◆ **TASK REQUIREMENTS**: Beginning with the line that holds "align-items: center ->", copy every remaining line of the listing below exactly, and leave the pictures out.

◆ **DATA TO EXAMINE**:
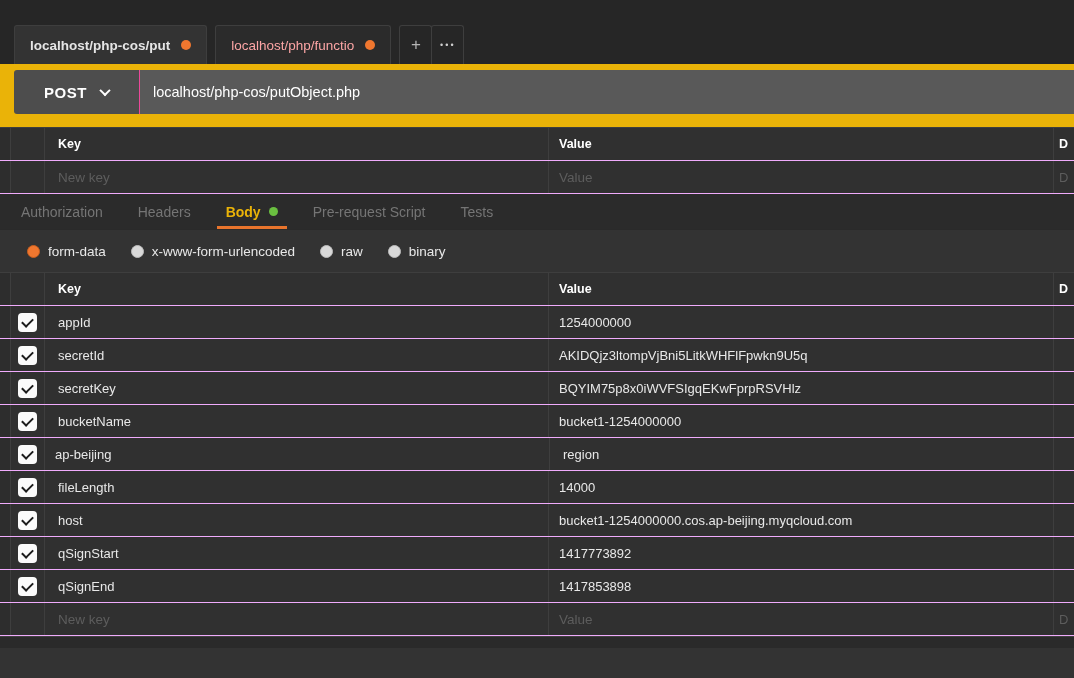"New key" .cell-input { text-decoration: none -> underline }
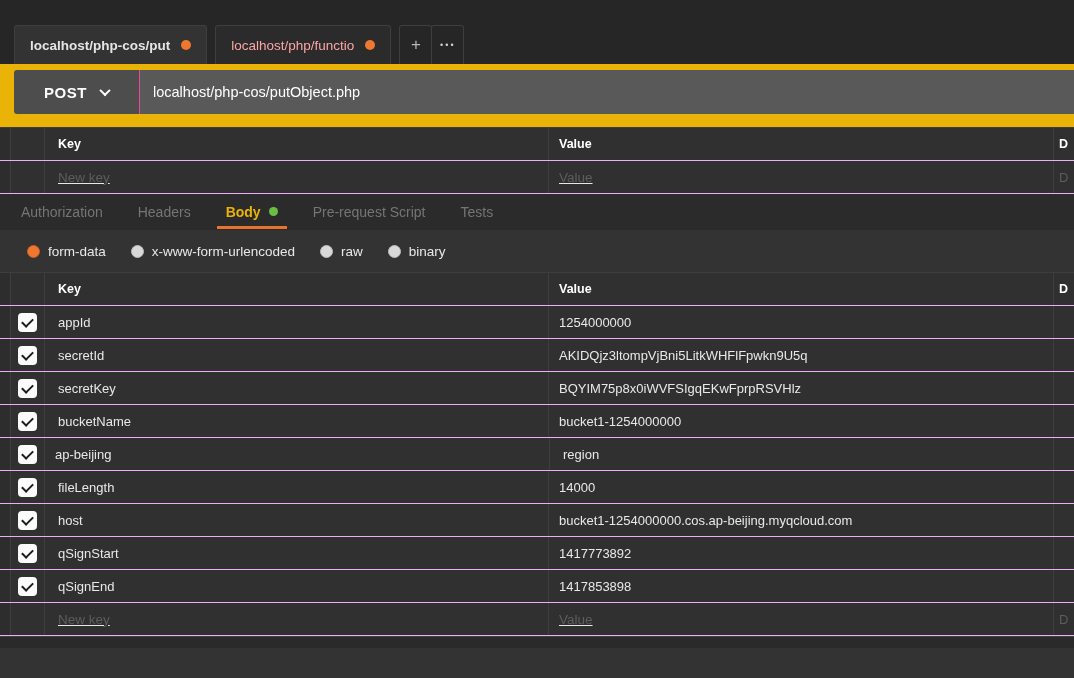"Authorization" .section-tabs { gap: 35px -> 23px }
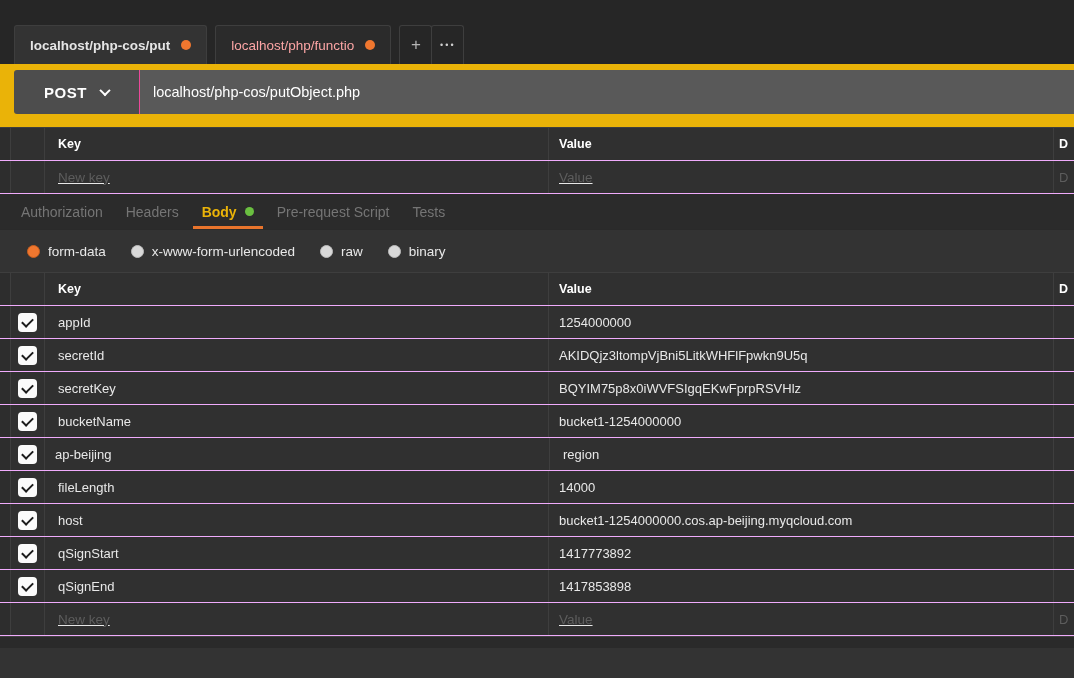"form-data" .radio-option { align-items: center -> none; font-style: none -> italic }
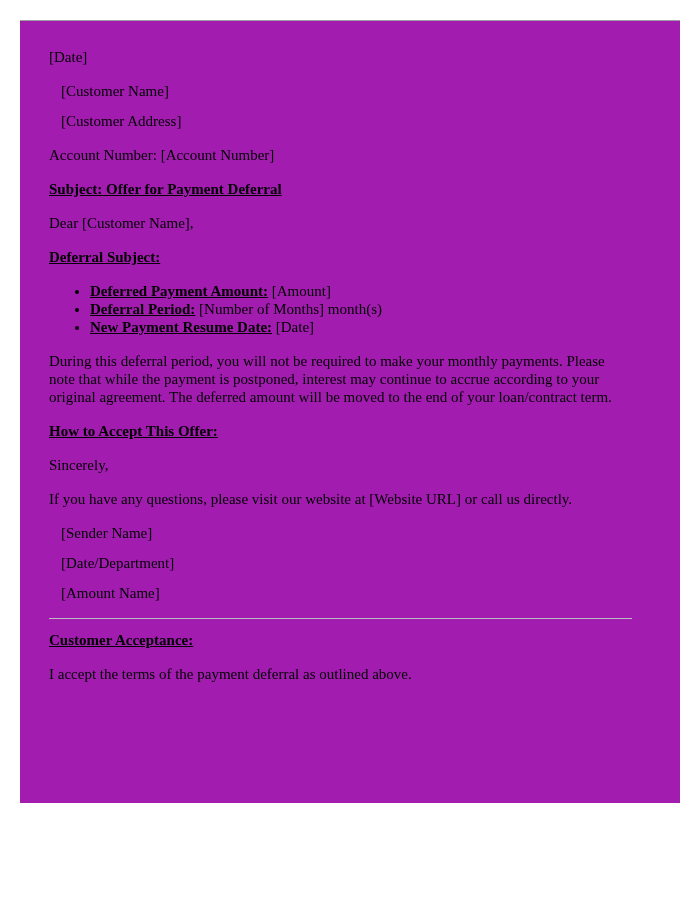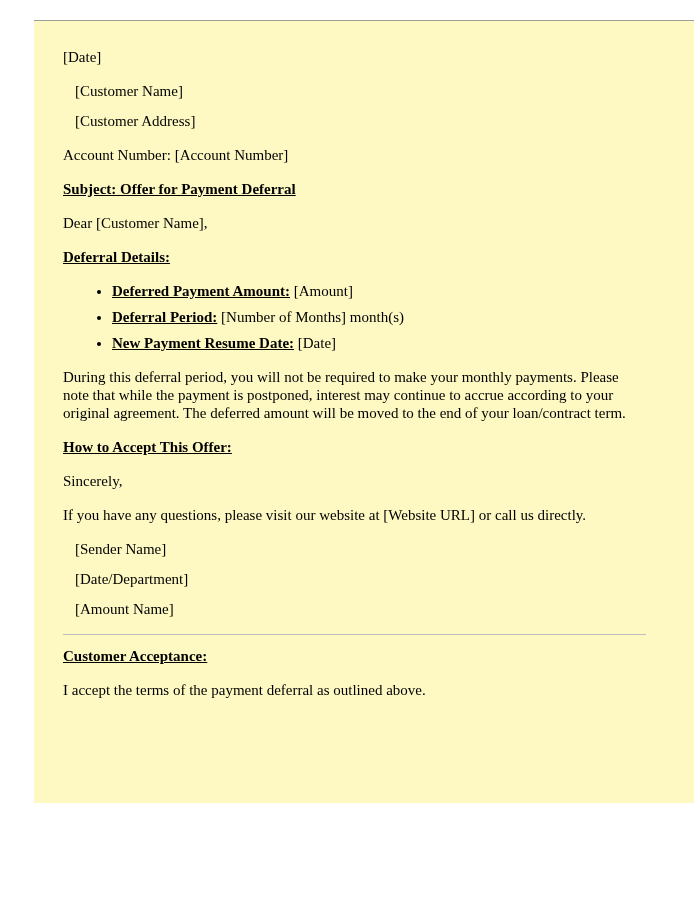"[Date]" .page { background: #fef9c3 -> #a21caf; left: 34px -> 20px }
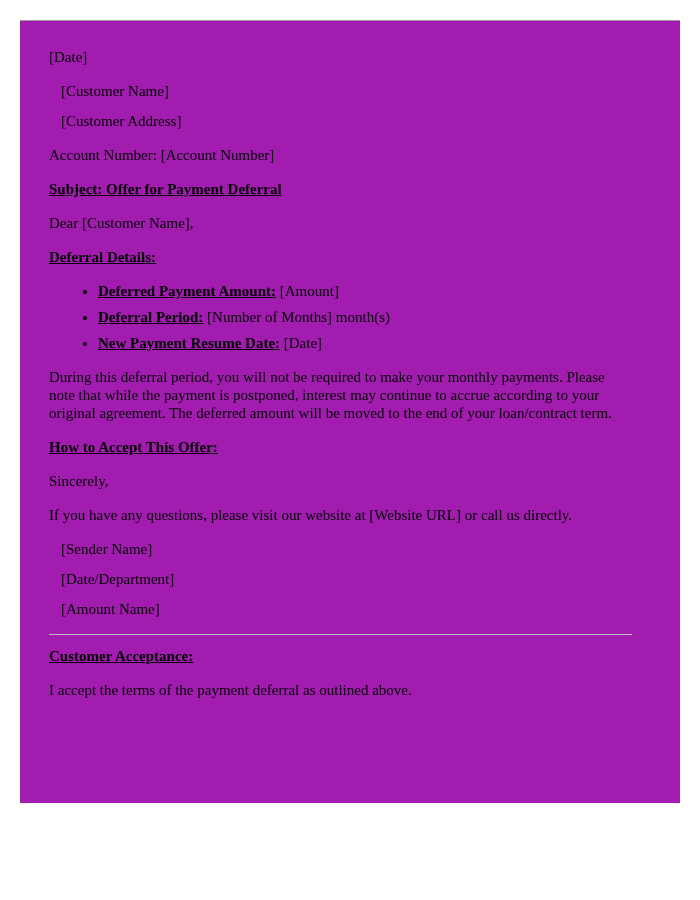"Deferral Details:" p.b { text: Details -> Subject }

◆ **RESPONSE TO THE EXERCISE**:
"form-data" .radio-option { align-items: center -> none; font-style: none -> italic }
"[Date]" .page { background: #fef9c3 -> #a21caf; left: 34px -> 20px }
"Deferral Details:" p.b { text: Details -> Subject }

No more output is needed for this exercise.